Yesterday’s InformationWeek had an article about how cellphone pictures sent via MMS (Multimedia Messaging Service) by customers of U.K. mobile network Operator O2 are winding up available via Google search pages. The article, titled Picture Leak: O2’s Security Through Obscurity Can’t Stop Google, explains that O2 provides a fallback for customers who try to send photos from their cellphone to cellphones that don’t support MMS, namely they post the photos online and then send the recipient a URL to the picture via email. For security, each URL includes a 16-hex-digit (64-bit) hex digit message ID. The “problem”, as they breathlessly explain it, is that some of these URLs are getting indexed by Google, and can be discovered by performing a search with the inurl: search type.

The whole thing is much ado about nothing — further investigation shows that the reason a handful of these “secret” URLs wound up in Google is that people were using MMS to post photos directly to their public photo–blogs. While it’s not the case here, I do have to wonder at the charge that secret URLs are somehow just security through obscurity, which usually refers to a system that is secure only as long as its design or implementation details remain secret. That’s not the case here — even a modest 16-hex-digit ID is about as difficult to guess as a random ten-character password containing numbers and upper & lowercase letters. What can be a risk is that people and programs are used to URLs being public knowledge, and so sometimes they aren’t safeguarded as well as one might safeguard, say, his bankcard PIN number. On the plus side, unguessable URLs can easily be made public when it’s appropriate, for example when posting to your photo blog from your O2 cellphone. Now if only we could selectively prevent clueless reporters trying to write scare-stories from finding them…

From the “what could possibly go wrong” department, Microsoft just announced that they’ve developed a simple one-button tool to break into a computer and suck down an entire hard drive’s contents onto a thumb drive:

COFEE, a preconfigured, automated tool fits on a USB thumb drive. Prior to COFEE the equivalent work would require a computer forensics expert to enter 150 complex commands manually through a process that could take three to four hours. With COFEE, you simply plug into a running computer to extract the data with the click of one button –completing the work in about 20 minutes.

It’s basically a whole bunch of existing password guessers and other cracking software into a single one-touch device — and since it works on the live computer it can bypass encrypted disks like Vista’s BitLocker so long as the user is still logged in.

Apparently Microsoft isn’t concerned that they’re building tools that can turn any two-bit felon into a highly-skilled data thief, or that they’re providing products that exploit their very own security holes. After all, they’re only supplying these devices to law enforcement — so what could possibly go wrong?

For the last couple years I’ve been working on a program that generates a large number of essentially random ID strings (it’s actually a replicated document storage system that uses the hash of a file’s content as its ID, but the details don’t matter). Since IDs are independently generated there will always be some chance that two different files will just happen to have the same ID assigned — so how long do I need to make my ID string before that probability is small enough that I can sleep at night?

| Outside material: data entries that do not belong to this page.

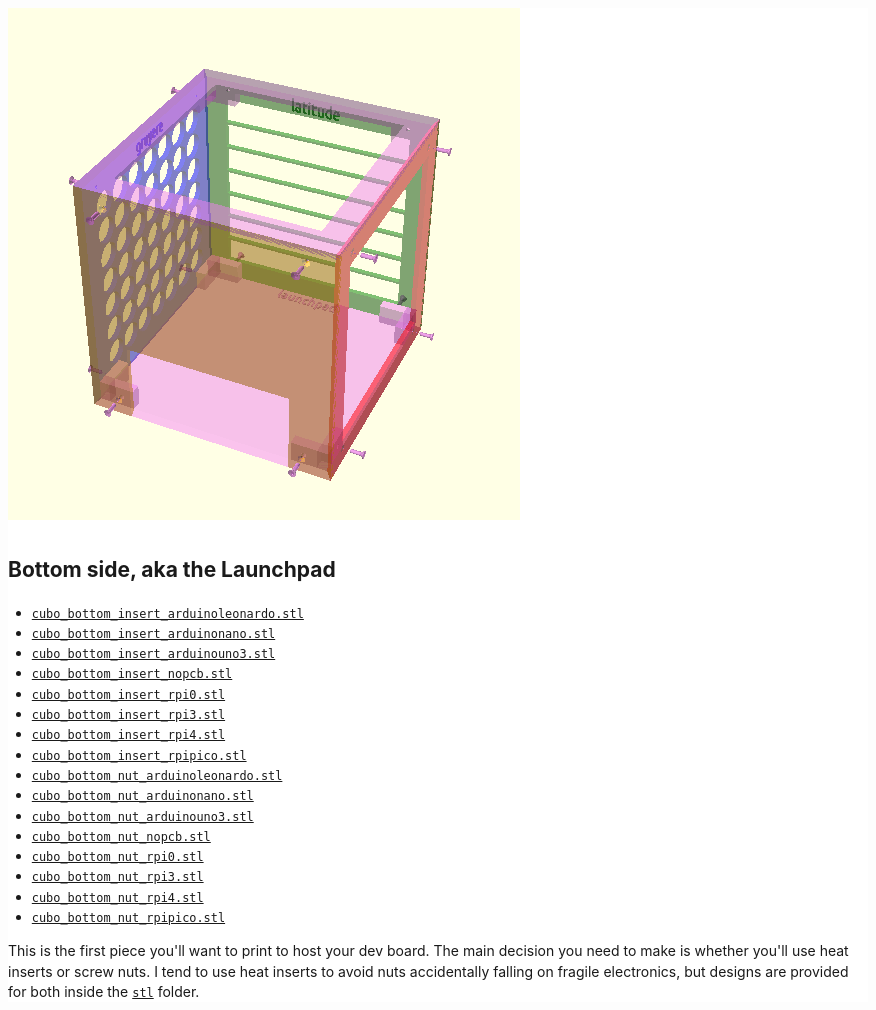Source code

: ![](png/cubo.png)

## Bottom side, aka the Launchpad

- [`cubo_bottom_insert_arduinoleonardo.stl`](/stl/cubo_bottom_insert_arduinoleonardo.stl)
- [`cubo_bottom_insert_arduinonano.stl`](/stl/cubo_bottom_insert_arduinonano.stl)
- [`cubo_bottom_insert_arduinouno3.stl`](/stl/cubo_bottom_insert_arduinouno3.stl)
- [`cubo_bottom_insert_nopcb.stl`](/stl/cubo_bottom_insert_nopcb.stl)
- [`cubo_bottom_insert_rpi0.stl`](/stl/cubo_bottom_insert_rpi0.stl)
- [`cubo_bottom_insert_rpi3.stl`](/stl/cubo_bottom_insert_rpi3.stl)
- [`cubo_bottom_insert_rpi4.stl`](/stl/cubo_bottom_insert_rpi4.stl)
- [`cubo_bottom_insert_rpipico.stl`](/stl/cubo_bottom_insert_rpipico.stl)
- [`cubo_bottom_nut_arduinoleonardo.stl`](/stl/cubo_bottom_nut_arduinoleonardo.stl)
- [`cubo_bottom_nut_arduinonano.stl`](/stl/cubo_bottom_nut_arduinonano.stl)
- [`cubo_bottom_nut_arduinouno3.stl`](/stl/cubo_bottom_nut_arduinouno3.stl)
- [`cubo_bottom_nut_nopcb.stl`](/stl/cubo_bottom_nut_nopcb.stl)
- [`cubo_bottom_nut_rpi0.stl`](/stl/cubo_bottom_nut_rpi0.stl)
- [`cubo_bottom_nut_rpi3.stl`](/stl/cubo_bottom_nut_rpi3.stl)
- [`cubo_bottom_nut_rpi4.stl`](/stl/cubo_bottom_nut_rpi4.stl)
- [`cubo_bottom_nut_rpipico.stl`](/stl/cubo_bottom_nut_rpipico.stl)

This is the first piece you'll want to print to host your dev board. The main decision you need to make is whether you'll use heat inserts or screw nuts. I tend to use heat inserts to avoid nuts accidentally falling on fragile electronics, but designs are provided for both inside the [`stl`](/stl/) folder.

This is essentially the Birthday Paradox, just with bigger numbers and in a different form. For those who haven’t heard of it, the canonical form of the Birthday Paradox asks what the probability is that, out of a random group of 23 people, at least two in share the same birthday. (The “paradoxical” part is that the answer is just over 50%, much higher than most people’s intuition would suggest.) My question just turns that around and asks “how many random N-bit IDs have to be generated before there is a one in a million chance of any two of them being identical?”

Rejiggering the formulas given in Wikipedia, here’s the approximation:

n ≅ (-2 · S · ln(1 – P))^1/2

where:

• n is the number of entities required to reach the given probability
• P is the probability desired
• S is the size of the set of all possible entities

For example, the number of people you would need for a 50% chance that at least two of them have the same birthday is (-2 · 365 · ln(1/2))^1/2, or between 22 and 23 people. As a more practical example, you would only need to generate 77,163 PGP keys before having a 50% chance of a collision between their 8-character short-form fingerprints.

As for my one-in-a-million chance, you’d need to randomly generate roughly 2^{(N – 19)/2} N-bit strings before having a one-in-a-million chance of a collision, which means I would need to randomly generate around 2⁷⁰ of my 160-bit ID strings before there would be a one-in-a-million chance of having a collision. I think I can sleep at night.